Mr. Biswas has opportunities. In turn, he becomes a pundit (a Caribbean usage of the word pandit, meaning Hindu priest), a shopkeeper, and a journalist, but with his sense of entitlement and deep-rooted ability to mess up everything he is given, his careers fail, his pocketbook suffers, and he and his family practically become itinerant, nomads of the desert of rooms and houses belonging to somebody else.
A House for Mr. Biswas succeeds because the title character, while feckless and annoying, deeply selfish and ungrateful, is also the underdog. Everybody cheers for the underdog. Even as we often despise Mr. Biswas and his actions, we keep hoping that next time he will succeed - his career will take a swing towards the positive; he'll be able to buy that house he dreams of. So we follow him, impatient with his mannerisms but still wishing him well.

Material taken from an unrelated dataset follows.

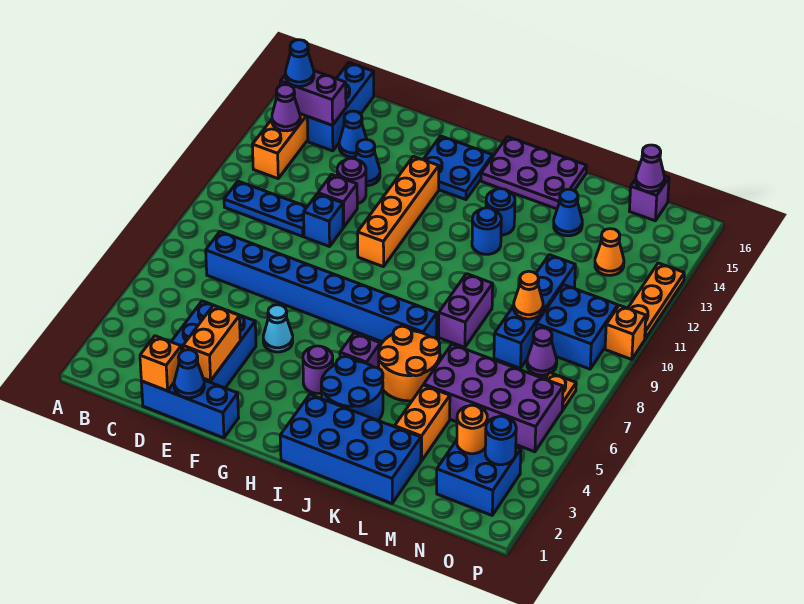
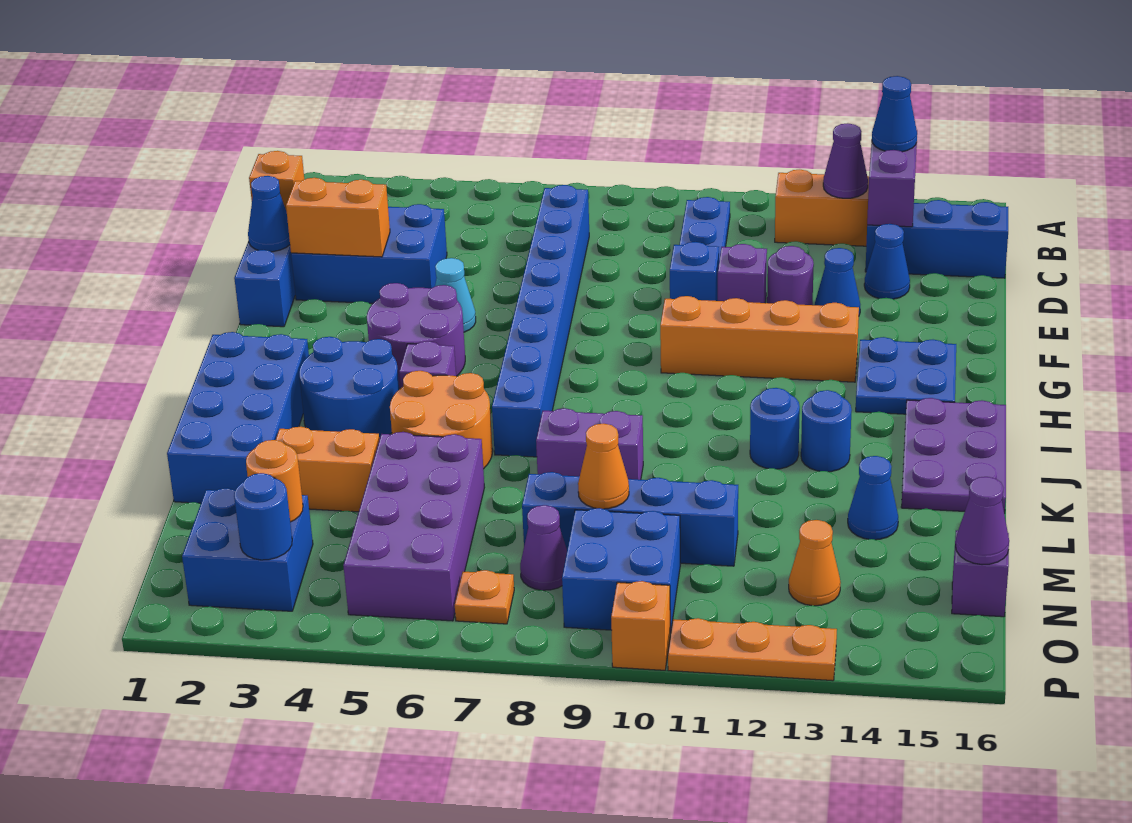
purple 1x1 round brick [303,346,333,393] -> purple 2x2 round brick [367,283,465,388]

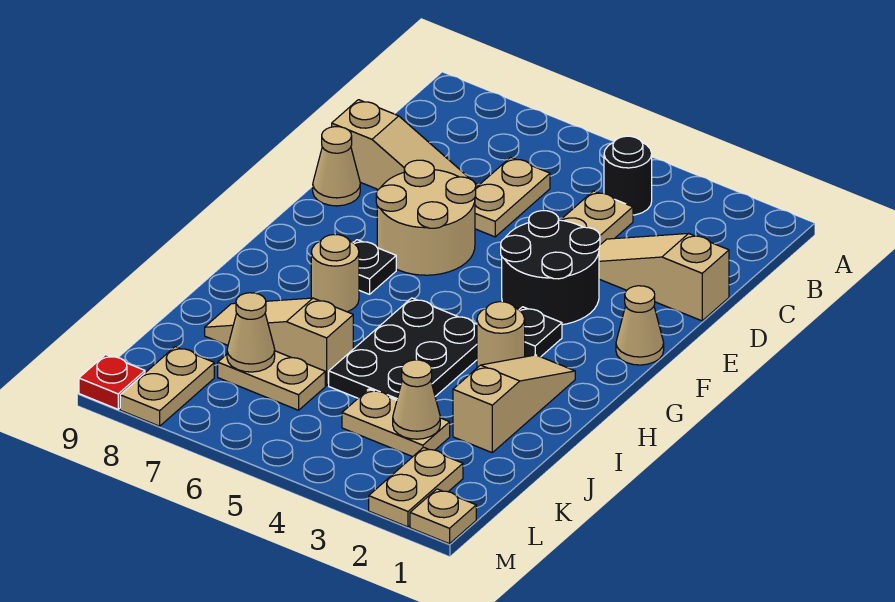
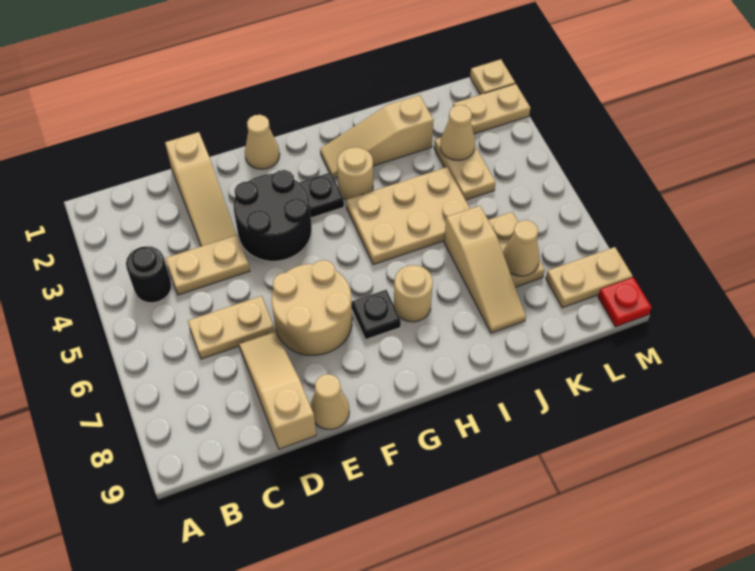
black 2x3 plate [329,298,477,400] -> tan 2x3 plate [346,167,470,265]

What I in particular liked about this book was its slow pace. A brief side note here - I have always had difficulty reading Gabriel Garcia Marquez, because his stories take forever to unfold. My daughter, who spent some time living in Latin America, really loves Garcia Marquez, because she says that the people in this overheated countries move slowly, get things done slowly, and so she understands the snail's pace of GGM, and loves his books the more for them. I think I may finally have understood what my daughter told me all those years ago. The employees at the newspaper where Mr. Biswas is employed go home for lunch and a long afternoon nap and return to work when the day begins to cool, because it's too hot to act in any other fashion. So the book is paced, taking longer than I usually like to explain things, because that's the way life unfolds in the tropics, turtle-slow and suffering the heat.